Continue the court opinion in Little v. Union Oil, picking up after its last sentence.
##### TEXT SEGMENT
In Little v. Union Oil, 73 Cal.App. 612, 238 P. 1066 (1925), a case with similar facts, the parties entered an oral agreement whereby the defendant agreed to supply the plaintiff with gasoline for one year.Summary of this case from Caplan v. Roberts
Docket No. 5121.
July 16, 1925.
APPEAL from a judgment of the Superior Court of the City and County of San Francisco. Daniel C. Deasy, Judge. Affirmed.
The facts are stated in the opinion of the court.
L.L. James, Jr., and C.A.S. Frost for Appellant.
Edwin T. Cooper, Paul M. Gregg and Jerry H. Powell for Respondent.
Action by appellant H.O. Little against respondent Union Oil Company of California, a corporation.
Appellant by his amended complaint alleges in the form of two separate causes of action facts arising from the same transaction. As a first cause of action it is alleged that on August 24, 1923, a writing — in part a printed form used by respondent in the conduct of its business as a dealer in gasoline, and in part typewritten — was caused to be prepared in duplicate by one A.R. Atwood at the office of respondent in San Francisco, California, the writing being in words and figures as follows:
"Memorandum of Agreement. "Effective date, October 1st, 1923.
"City, San Francisco, Cal. "Union Oil Company of California. "Please enter our order for the following products at the prices stated:
"2,400,000 — 4,800,000 Gals. of Union Gasoline, deliveries to be made by Union Oil Company of California into the trucks of H.O. Little, in quantities not to exceed one-twelfth of the above amount in any calendar month.
Price of above gasoline to be five cents (5c) per gallon under the prevailing tank wagon market price on date of delivery, on all delivered up to 200,000 gallons per month. If 200,000 gallons per month is exceeded the price on the total month's purchases to be five and one-half (5 1/2c) cents per gallon.
"Upon the following terms and conditions:
"Deliveries: F.O.B. Potrero Plant, San Francisco and to cover a period of one year from date.
"All orders to be filled with reasonable promptness. Delays caused by reason of war, rebellion, insurrection, governmental interference, fires, strikes, differences of workmen, earthquakes, or your inability to make deliveries from whatever cause, excepted. All deliveries to be made in fairly equal monthly shipments.
"If, during the life of this agreement, our financial responsibility becomes impaired or unsatisfactory to you, cash payment on delivery with the above discount, or satisfactory security may be demanded by you, and it is a condition of further deliveries that such demands be complied with.
"All prices are subject to the addition of any tax that is or may be imposed by municipal, state or federal authority for War, Internal Revenue or other purposes, upon any commodity mentioned herein, and deliveries and shipments are subject to any restrictions or regulations imposed by any municipal, state or federal authority.
"Accepted: ____ 192_.
"Union Oil Company of California ____ ____"
The portions typewritten, with the exception of the place therein provided for delivery, to wit, "Potrero plant, San Francisco," in the third paragraph, and the place and date of making the writing were, the first and second paragraphs thereof, as shown by photostatic copy of the writing filed by stipulation as a supplement to the transcript on appeal. It is further alleged that the writing contained all the promises and conditions to be kept and performed by plaintiff and defendant, and that, in the words of the pleading, "plaintiff and defendant then and there intended said typewritten agreement to be then and there mutually operative and binding on each other, and intended that the names of plaintiff and defendant typewritten therein should be and be deemed to be a subscribing by them of said agreement and authentication thereof, and in that behalf plaintiff alleges . . ." Appellant then proceeds to allege the circumstances of the transaction and the conversation between himself and Atwood preceding and following the preparation of the writing, from which his conclusion as to the intention of the respondent as above quoted is drawn and which allegations are as follows: That respondent on the date mentioned had in writing authorized Atwood to execute on its behalf an agreement with appellant for the sale to him of the gasoline described upon the terms and conditions set forth in the writing, such being the subject, terms and conditions of an oral offer by appellant made on that day and orally accepted by Atwood.
##########
##### DATA RECORDS
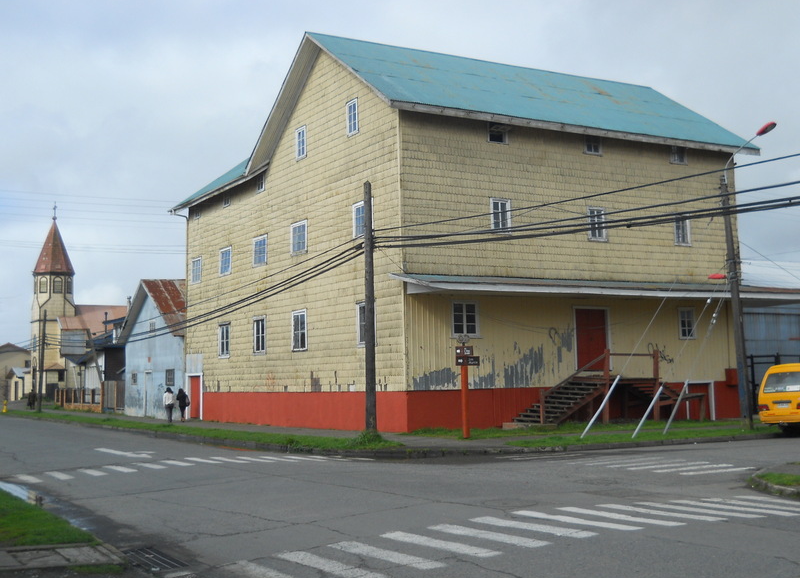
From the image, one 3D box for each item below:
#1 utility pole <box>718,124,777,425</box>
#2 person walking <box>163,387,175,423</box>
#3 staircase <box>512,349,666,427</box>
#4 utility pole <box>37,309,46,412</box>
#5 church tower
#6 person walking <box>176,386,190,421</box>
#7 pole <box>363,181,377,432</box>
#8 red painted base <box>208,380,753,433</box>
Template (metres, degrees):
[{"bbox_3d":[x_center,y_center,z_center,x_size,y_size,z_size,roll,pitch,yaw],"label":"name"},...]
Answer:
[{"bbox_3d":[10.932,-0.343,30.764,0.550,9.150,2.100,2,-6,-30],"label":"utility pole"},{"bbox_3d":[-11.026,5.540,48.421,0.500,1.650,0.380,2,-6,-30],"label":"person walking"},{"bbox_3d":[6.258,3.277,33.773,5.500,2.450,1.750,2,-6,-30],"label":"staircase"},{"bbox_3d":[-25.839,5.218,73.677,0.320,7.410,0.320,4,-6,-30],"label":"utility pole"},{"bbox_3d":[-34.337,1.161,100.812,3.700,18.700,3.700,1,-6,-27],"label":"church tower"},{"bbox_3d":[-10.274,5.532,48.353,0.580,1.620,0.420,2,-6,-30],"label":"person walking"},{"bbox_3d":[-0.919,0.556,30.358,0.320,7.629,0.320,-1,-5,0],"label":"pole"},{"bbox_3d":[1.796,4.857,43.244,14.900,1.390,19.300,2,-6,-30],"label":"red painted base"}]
##########
■ **RESULT**:
That at the time of such oral acceptance appellant was negotiating with an organization known as the Garage Owners' Association for the sale and delivery by him to it of the quantities of "Union" gasoline mentioned in the writing at a net profit to appellant over the price mentioned therein of one and one-quarter cents per gallon.
That on said date and before the acceptance of the offer by Atwood appellant had informed Atwood of the terms of his proposed agreement with the association, stating that he desired the immediate execution of the writing; that he might on the evening of that day execute the agreement with the association, that the hour was then late and that it was necessary for him to procure from his attorney drafts of the proposed agreement before his meeting with the association that evening; that Atwood then stated that appellant should, in the words of the pleading, "hurry to his attorney's office, there get said forms of contract with said Garage Owners' Association and go ahead and execute his said proposed contract with said Garage Owners' Association that evening; that said typewritten agreement was effective and was all that was necessary to enable plaintiff to sign up with said Garage Owners' Association," thereupon delivering a duplicate of the writing to appellant and retaining the original thereof, neither the original nor the duplicate being signed by the manual subscription of either party. That appellant received the writing so delivered in the belief that such was a concluded and mutually binding agreement between himself and respondent, and, acting on such belief and the representations of Atwood, executed on the same day the proposed contract mentioned above with the association. That respondent was the sole producer of "Union" gasoline; that appellant has performed the terms and conditions contained in said writing by him to be performed, and that respondent refused to perform. That due to such refusal appellant was unable to perform his contract with the association or to purchase Union or other gasoline at a price equal to or below the price provided in the writing, to his damage in the sum of $60,000.
As a second cause of action are alleged the same facts as above with the exception of the allegation that the names of the parties typewritten therein were deemed to be a subscription by them thereto, and with the further allegation that Atwood at the time of the delivery of the writing stated that he would subscribe his name thereto as agent for respondent later in that week and which he afterwards refused to do, stating that he had instructions from respondent not to go further with appellant.
It is not alleged that the name of respondent printed below the typewritten and printed portions of the writing containing the description of the subject, the price, the terms and conditions of the alleged contract, was intended to constitute or was adopted as a subscription by respondent thereto.
Respondent demurred generally and specially to the complaint and each count thereof, and moved to strike out the allegations hereinbefore mentioned. The motion as to all the allegations above except that respondent was the sole producer of "Union" gasoline, the demand for and the refusal of performance and the damage alleged, was granted, and the demurrer sustained without leave to amend. Judgment was thereupon entered for respondent and the appeal is taken therefrom. No application for leave to further amend so far as shown by the record was made.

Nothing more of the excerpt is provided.